#### EXERCISE REQUIREMENTS:
1) Answer these about the math forum thread:
(a) Which exam paper does iKhaled's first post mention?
(b) What equation did scouserlfc post?
(c) What value of x does the working posted by PhyZac end with?
2) Please collect every line of the rows containing the string "bass". Case counts.

#### PAGE EXTRACT:
********************
Mathematics: Post your doubts here!

[iKhaled]

god..winter exam 2012 paper 31 was RAAAPPEEEEE!!

 

[scouserlfc]

Can anyone solve this without using a calculator and giving the exact answer for x

(3x)^(lg3) = (4x)^(lg4)

I know its easy and even i solved it but can anyone tell me the answer in the exact form and if possible the steps u used to get them so i can compare to mine as i dont have the answer for this And a big thanks if u do solve it

 

[PhyZac]

Can anyone solve this without using a calculator and giving the exact answer for x

(3x)^(lg3) = (4x)^(lg4)

I know its easy and even i solved it but can anyone tell me the answer in the exact form and if possible the steps u used to get them so i can compare to mine as i dont have the answer for this And a big thanks if u do solve it

it is very hard

lg [(3x)^(lg3)] = lg [(4x)^(lg4)]
lg3 x lg3x = lg4 x lg4x
lg3 x (lg3 + lgx) = lg4 x (lg4 + lgx)
(lg3)^2 + lg3lgx = (lg4)^2 + lg4lgx
(lg3)^2 - (lg4)^2 = lg4lgx - lg3lgx
(lg3 - lg4) (lg3 + lg4) = lgx (lg4 - lg3)
-(lg4 -lg3) (lg3 + lg4) = lgx (lg4 - lg3)
-(lg3 + lg4) = lgx
-lg12 = lgx
lg(1/12) = lgx
x = 1/12

 

[iKhaled]

it is very hard

lg [(3x)^(lg3)] = lg [(4x)^(lg4)]
lg3 x lg3x = lg4 x lg4x
lg3 x (lg3 + lgx) = lg4 x (lg4 + lgx)
********************
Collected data
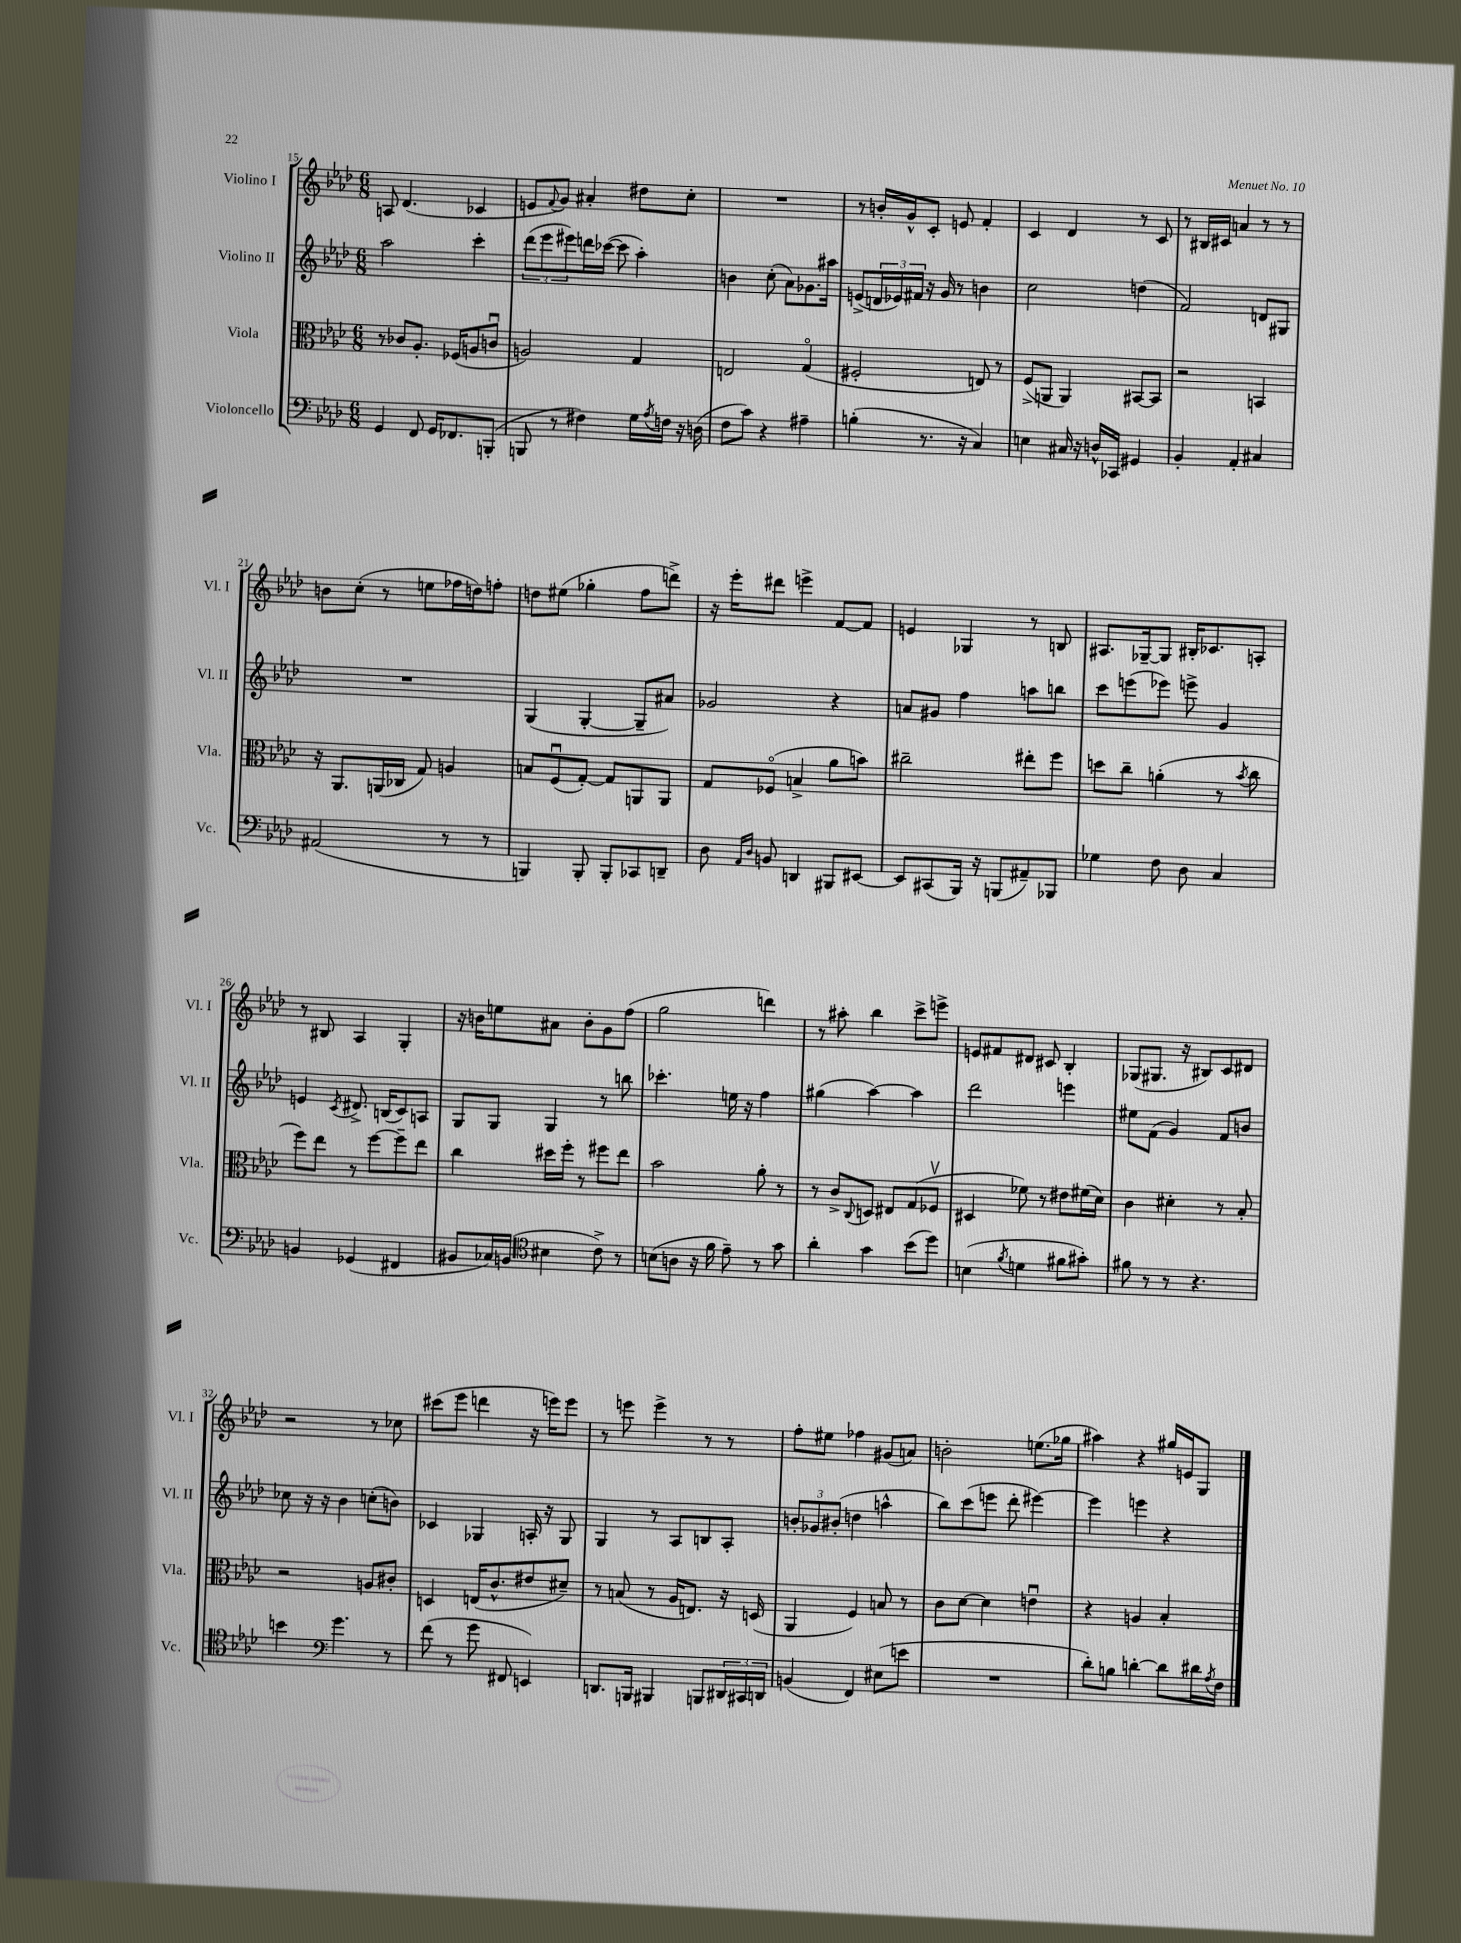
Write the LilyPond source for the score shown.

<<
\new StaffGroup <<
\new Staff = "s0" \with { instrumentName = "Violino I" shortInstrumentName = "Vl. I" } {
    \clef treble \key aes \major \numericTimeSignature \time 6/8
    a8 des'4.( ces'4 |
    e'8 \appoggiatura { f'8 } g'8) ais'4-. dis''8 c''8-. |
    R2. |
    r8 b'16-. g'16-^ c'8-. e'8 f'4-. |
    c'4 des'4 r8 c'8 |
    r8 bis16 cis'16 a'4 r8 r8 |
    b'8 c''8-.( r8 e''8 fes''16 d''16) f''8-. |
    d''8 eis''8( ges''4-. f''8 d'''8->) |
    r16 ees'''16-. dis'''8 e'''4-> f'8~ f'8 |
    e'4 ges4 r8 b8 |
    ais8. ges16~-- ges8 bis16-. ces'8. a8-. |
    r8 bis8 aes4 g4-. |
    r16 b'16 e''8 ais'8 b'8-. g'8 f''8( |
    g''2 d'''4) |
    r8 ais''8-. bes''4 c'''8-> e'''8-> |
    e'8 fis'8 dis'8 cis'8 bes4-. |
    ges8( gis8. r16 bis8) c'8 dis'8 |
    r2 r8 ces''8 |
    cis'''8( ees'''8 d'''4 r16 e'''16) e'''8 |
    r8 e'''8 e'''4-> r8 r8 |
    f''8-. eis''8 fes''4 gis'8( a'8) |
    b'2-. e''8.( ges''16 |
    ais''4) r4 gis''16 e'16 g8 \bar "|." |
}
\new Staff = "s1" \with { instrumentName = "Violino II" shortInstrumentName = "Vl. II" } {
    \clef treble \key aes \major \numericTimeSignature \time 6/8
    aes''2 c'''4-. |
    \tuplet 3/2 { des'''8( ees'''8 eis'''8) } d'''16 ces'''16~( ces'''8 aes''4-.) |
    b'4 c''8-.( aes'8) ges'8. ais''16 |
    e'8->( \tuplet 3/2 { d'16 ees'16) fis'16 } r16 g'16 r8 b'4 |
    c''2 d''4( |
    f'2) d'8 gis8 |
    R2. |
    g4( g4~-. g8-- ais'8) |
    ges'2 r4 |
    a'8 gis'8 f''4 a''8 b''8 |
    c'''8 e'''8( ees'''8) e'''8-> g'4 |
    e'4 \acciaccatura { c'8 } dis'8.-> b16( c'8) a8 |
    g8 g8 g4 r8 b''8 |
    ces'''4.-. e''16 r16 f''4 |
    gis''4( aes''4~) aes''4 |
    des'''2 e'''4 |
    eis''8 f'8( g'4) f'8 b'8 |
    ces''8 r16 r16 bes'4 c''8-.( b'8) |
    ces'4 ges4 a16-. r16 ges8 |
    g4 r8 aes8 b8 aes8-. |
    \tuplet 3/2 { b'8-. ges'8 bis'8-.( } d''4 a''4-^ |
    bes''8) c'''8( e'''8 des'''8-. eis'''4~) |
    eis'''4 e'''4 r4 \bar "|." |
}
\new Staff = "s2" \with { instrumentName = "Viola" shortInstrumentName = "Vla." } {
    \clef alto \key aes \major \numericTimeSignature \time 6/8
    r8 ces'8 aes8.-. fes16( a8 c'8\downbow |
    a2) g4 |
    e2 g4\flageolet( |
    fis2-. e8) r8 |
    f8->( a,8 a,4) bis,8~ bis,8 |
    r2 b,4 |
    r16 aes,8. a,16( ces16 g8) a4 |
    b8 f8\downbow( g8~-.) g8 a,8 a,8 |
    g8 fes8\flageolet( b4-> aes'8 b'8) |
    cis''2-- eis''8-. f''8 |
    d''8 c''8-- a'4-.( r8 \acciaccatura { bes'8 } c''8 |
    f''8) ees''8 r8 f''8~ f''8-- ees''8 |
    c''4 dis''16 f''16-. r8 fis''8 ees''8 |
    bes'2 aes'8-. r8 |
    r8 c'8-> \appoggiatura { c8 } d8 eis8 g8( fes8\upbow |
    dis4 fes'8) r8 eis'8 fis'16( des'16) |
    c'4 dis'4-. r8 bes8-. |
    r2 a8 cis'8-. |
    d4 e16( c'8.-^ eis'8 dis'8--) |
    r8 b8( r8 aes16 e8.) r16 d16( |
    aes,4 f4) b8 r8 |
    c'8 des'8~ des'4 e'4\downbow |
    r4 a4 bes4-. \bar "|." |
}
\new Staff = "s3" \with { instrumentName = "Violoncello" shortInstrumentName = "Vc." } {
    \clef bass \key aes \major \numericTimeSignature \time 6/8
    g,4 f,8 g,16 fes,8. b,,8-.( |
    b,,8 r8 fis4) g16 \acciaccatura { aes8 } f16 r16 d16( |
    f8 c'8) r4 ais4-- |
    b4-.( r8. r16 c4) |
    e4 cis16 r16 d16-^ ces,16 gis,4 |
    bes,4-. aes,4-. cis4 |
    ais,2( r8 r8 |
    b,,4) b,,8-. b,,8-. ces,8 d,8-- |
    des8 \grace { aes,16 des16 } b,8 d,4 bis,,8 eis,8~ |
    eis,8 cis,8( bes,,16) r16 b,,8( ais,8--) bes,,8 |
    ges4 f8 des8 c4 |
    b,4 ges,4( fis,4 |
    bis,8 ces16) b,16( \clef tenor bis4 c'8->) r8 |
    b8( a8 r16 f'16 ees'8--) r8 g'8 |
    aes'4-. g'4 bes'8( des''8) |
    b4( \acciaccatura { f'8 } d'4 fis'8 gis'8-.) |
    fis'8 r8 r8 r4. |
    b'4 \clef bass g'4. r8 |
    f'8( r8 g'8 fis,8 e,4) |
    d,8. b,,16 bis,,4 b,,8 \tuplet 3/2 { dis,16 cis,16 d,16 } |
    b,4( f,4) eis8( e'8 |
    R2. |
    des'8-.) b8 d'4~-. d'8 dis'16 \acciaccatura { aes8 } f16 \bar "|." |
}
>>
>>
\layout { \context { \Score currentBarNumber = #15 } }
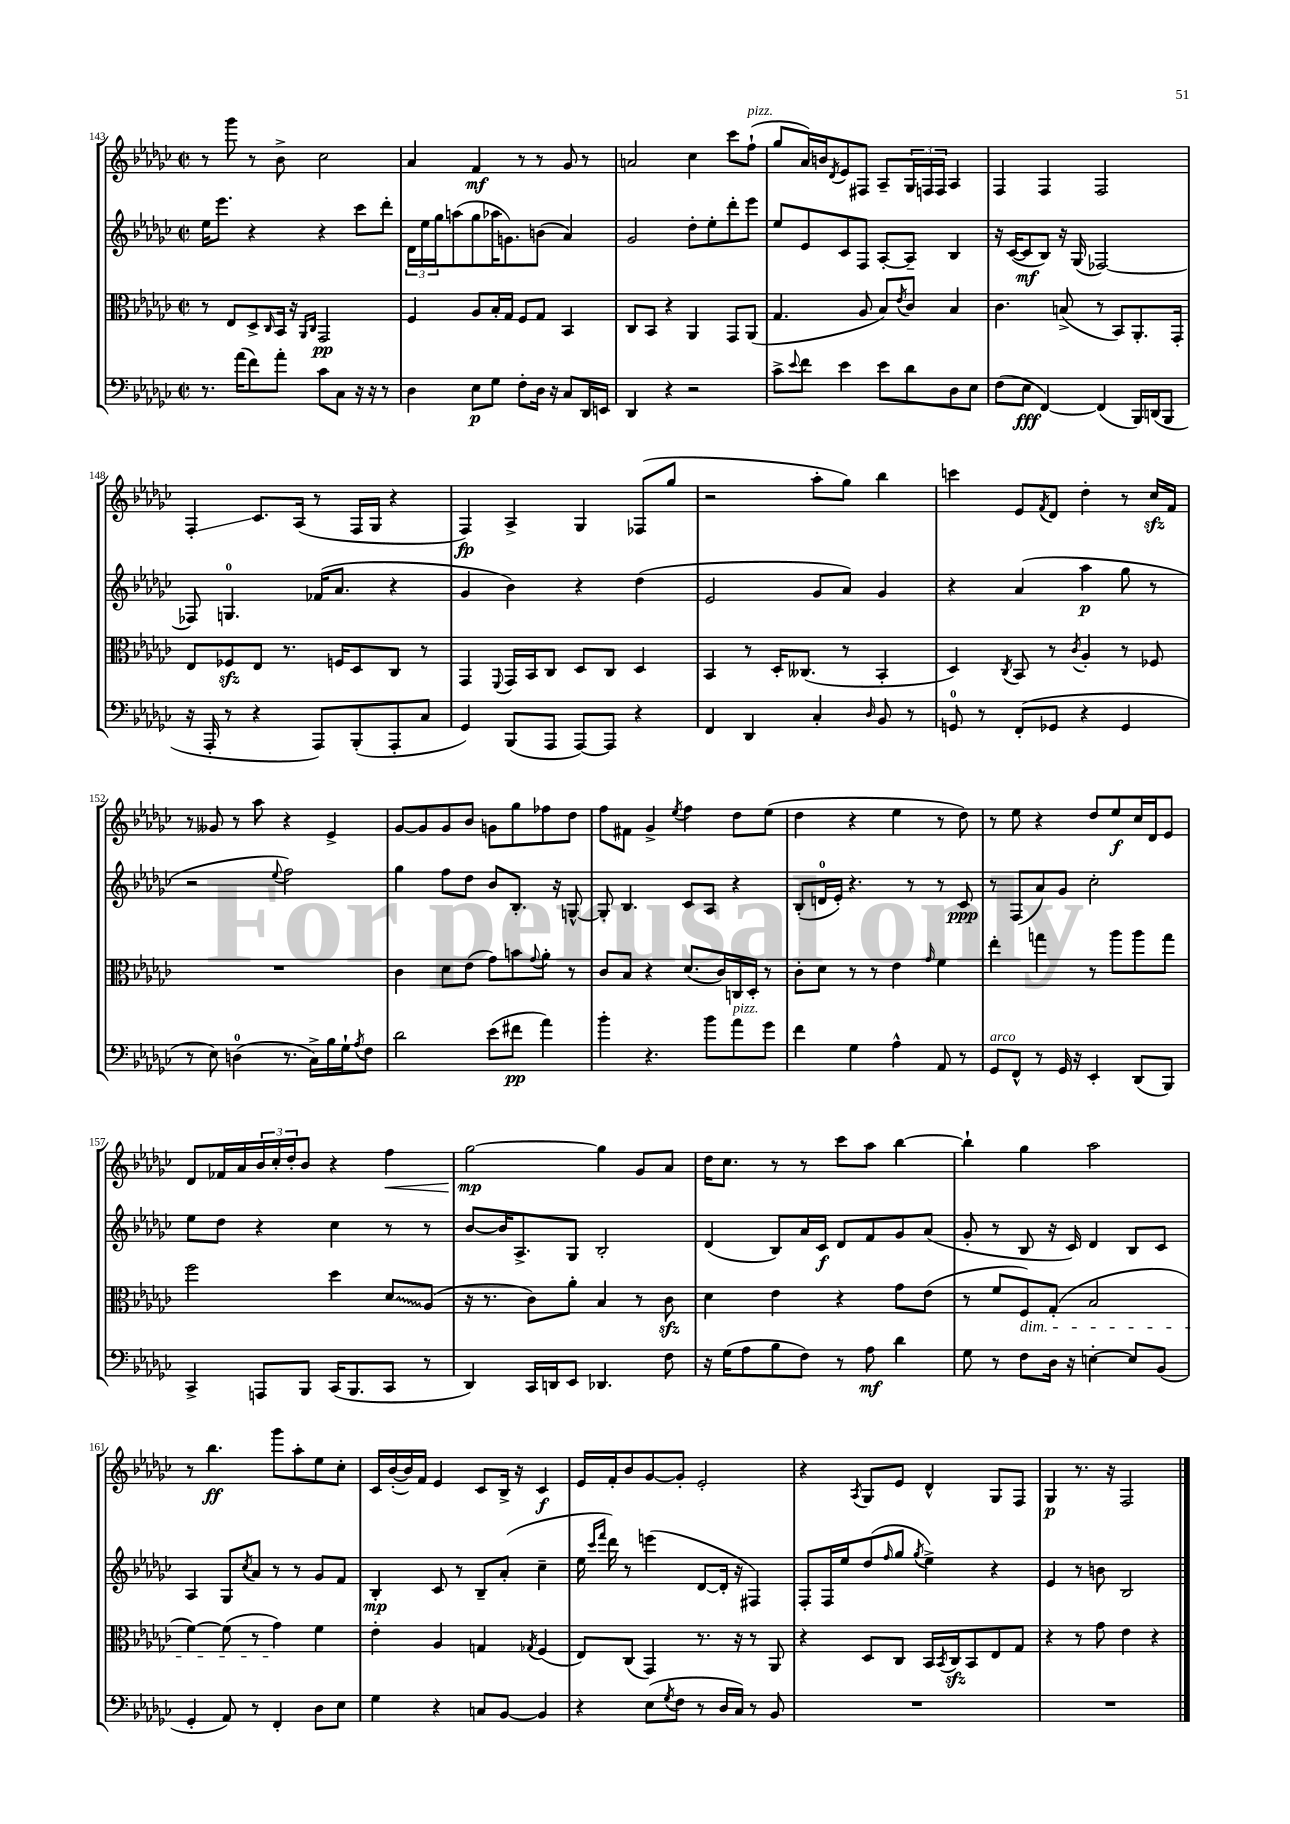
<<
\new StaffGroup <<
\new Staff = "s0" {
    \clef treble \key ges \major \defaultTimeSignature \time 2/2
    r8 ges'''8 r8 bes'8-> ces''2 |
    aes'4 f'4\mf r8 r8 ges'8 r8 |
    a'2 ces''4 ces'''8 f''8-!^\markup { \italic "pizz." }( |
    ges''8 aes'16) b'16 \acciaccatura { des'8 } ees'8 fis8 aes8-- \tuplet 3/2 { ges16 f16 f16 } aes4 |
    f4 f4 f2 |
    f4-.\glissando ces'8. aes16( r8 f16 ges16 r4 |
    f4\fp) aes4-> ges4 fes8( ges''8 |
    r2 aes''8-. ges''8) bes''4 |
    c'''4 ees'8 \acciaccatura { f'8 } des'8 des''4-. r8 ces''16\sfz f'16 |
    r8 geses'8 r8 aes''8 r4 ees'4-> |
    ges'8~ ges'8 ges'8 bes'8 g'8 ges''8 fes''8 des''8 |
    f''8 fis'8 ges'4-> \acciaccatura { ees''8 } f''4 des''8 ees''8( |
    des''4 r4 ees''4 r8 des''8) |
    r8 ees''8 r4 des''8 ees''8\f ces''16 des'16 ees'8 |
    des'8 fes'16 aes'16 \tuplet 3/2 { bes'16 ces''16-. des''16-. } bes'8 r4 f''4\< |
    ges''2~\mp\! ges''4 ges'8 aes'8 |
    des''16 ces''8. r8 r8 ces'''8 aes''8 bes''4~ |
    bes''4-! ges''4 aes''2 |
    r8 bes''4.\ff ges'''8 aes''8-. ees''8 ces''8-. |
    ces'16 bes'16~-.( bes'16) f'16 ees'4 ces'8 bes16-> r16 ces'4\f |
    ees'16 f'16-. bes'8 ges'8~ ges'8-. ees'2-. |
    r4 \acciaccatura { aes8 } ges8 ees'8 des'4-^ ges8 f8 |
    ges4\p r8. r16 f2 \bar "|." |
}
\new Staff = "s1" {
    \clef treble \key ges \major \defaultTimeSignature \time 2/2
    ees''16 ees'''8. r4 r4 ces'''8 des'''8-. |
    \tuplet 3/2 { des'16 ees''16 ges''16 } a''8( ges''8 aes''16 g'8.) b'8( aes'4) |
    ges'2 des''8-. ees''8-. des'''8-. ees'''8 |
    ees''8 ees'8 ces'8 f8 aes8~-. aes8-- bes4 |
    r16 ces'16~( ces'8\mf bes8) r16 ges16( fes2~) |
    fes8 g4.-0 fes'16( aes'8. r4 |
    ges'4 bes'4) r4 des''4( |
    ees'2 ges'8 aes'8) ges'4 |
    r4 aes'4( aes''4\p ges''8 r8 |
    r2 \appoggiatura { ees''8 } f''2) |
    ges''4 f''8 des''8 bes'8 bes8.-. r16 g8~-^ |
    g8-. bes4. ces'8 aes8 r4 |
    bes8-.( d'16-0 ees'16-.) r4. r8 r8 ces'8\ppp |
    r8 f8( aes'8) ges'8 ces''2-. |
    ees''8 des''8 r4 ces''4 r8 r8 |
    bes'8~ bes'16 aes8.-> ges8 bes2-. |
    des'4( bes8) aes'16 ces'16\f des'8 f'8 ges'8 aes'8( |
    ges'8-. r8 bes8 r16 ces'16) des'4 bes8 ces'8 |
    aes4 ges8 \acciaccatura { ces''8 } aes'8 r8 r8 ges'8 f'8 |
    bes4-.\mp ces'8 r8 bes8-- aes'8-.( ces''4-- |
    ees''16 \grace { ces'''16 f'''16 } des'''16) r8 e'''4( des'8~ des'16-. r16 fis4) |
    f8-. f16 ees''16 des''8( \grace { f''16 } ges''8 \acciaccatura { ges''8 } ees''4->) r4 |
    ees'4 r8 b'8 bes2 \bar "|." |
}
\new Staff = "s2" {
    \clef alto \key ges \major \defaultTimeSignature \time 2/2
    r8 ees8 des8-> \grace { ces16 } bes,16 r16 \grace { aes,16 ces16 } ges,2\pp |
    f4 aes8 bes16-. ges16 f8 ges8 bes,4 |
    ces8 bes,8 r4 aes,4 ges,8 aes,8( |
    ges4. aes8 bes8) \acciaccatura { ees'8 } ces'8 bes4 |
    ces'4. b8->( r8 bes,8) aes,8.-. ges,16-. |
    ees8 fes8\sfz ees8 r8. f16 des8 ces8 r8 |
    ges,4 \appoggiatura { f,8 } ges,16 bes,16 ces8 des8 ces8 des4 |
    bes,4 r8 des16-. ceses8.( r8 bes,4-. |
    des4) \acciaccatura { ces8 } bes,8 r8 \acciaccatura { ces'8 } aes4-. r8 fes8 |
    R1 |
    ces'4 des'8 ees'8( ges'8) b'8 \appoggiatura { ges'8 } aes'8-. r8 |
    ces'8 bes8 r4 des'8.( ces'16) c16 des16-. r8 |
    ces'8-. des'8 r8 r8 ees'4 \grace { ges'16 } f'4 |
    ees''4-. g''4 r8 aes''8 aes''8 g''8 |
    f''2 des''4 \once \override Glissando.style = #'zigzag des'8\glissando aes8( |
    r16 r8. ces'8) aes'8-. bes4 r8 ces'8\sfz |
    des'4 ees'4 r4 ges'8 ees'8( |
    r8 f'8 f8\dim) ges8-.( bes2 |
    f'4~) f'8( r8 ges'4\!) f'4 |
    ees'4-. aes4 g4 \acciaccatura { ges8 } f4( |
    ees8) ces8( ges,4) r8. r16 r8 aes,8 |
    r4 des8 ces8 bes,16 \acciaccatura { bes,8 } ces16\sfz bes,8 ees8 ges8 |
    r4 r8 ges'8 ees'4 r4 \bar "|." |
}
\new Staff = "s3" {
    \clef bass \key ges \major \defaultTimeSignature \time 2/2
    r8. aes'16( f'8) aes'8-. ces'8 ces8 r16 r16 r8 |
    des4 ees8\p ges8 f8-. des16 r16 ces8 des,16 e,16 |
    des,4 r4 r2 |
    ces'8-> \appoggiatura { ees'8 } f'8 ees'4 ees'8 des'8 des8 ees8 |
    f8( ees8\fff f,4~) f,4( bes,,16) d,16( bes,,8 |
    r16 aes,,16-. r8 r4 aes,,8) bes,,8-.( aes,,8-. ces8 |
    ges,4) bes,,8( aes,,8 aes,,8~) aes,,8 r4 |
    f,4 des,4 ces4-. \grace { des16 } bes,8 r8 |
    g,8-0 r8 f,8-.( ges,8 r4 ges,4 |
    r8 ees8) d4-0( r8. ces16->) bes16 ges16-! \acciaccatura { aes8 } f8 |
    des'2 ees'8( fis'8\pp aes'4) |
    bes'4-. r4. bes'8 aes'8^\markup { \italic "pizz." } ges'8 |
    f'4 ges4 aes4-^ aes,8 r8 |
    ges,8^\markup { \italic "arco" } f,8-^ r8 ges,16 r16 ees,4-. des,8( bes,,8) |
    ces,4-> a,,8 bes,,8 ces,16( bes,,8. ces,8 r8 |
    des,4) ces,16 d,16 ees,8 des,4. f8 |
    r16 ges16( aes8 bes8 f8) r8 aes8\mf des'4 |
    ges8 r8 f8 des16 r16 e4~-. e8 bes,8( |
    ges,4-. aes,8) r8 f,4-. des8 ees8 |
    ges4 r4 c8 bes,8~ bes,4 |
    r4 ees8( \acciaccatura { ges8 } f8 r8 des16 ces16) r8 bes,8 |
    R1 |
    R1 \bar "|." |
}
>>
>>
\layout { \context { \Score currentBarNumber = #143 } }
********************
#### TASK-BY-TASK RESULTS:
1)
(a) Winter exam 2012 paper 31
(b) (3x)^(lg3) = (4x)^(lg4)
(c) x = 1/12

2)
    \clef bass \key aes \major \numericTimeSignature \time 6/8
    b'4 \clef bass g'4. r8 |
    \clef bass \key ges \major \defaultTimeSignature \time 2/2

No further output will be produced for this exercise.